I stalled for a week or so before properly looking through my pictures from Vermont. I think I wanted to wait until the last bits of the trip were tucked away—after the blueberries were in jars, pies, and freezer bags and our sweatshirts were back in the closet for another month or so. How strange that the economics of memory lead us to let something go almost entirely, just so that we might care enough to do the work of bringing it back. So, I’m here with photos and a funny cocktail recipe that highlights some awesome small-batch spirits that are coming out of Vermont right now.
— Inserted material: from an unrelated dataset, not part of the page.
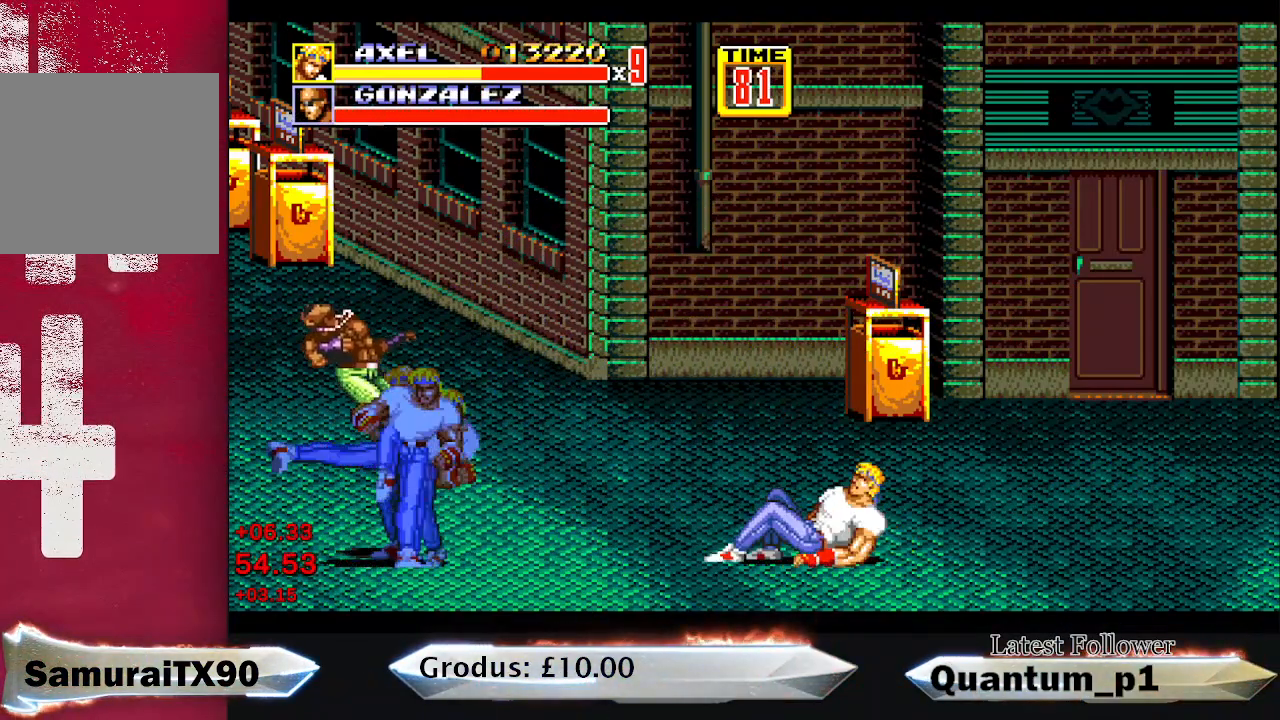
{"buttons": ["DPAD_RIGHT"], "button_events": [[83, "DPAD_RIGHT", "down"]]}
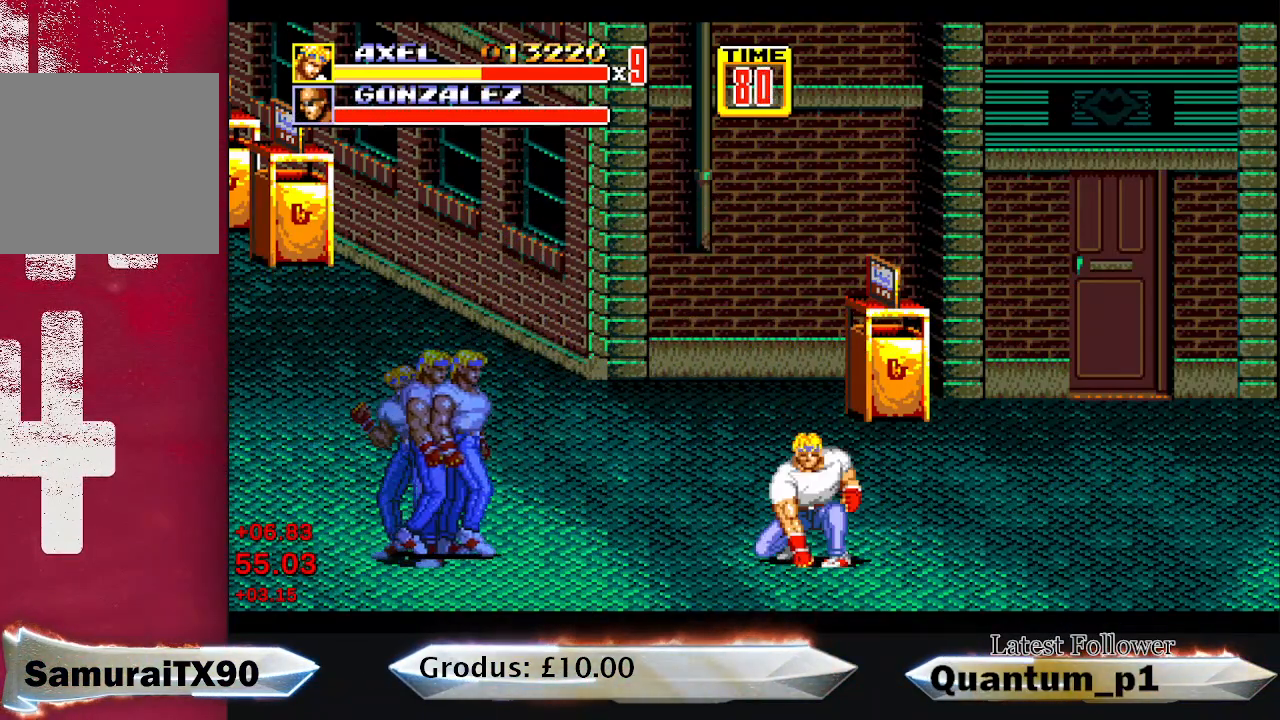
{"buttons": ["DPAD_RIGHT"], "button_events": []}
In the Northeast Kingdom, I was smitten with the church turned health food store, the farm nearby where we got bacon and eggs, Brown’s Beautiful Blueberries, and—perhaps most enamored of all—with these folks who are making gin out of raw honey. It’s earthy, junipery, not terribly complex, but unlike any gin I’ve ever tasted and a bit of a challenge to mix for this reason. For this thoroughly unexpected spirit, I went weird and created a variation on an Alexander. You’re allowed to be a little scared by creamy drinks, but please don’t write them off. Done well, they’re delicious.
Maple Alexander Cocktail
Yield: makes 1 cocktail
- 1 oz Barr Hill Gin
- 1 oz Green Mountain Organic Maple Liqueur
- 1 oz Goat’s Milk
- a pinch of freshly grated nutmeg for garnish
- Pour the gin, maple liqueur, and goat’s milk into a cocktail shaker and add 3-4 ice cubes.
- Shake vigorously for about 30 seconds.
- Strain into a coupe glass and garnish with freshly grated nutmeg.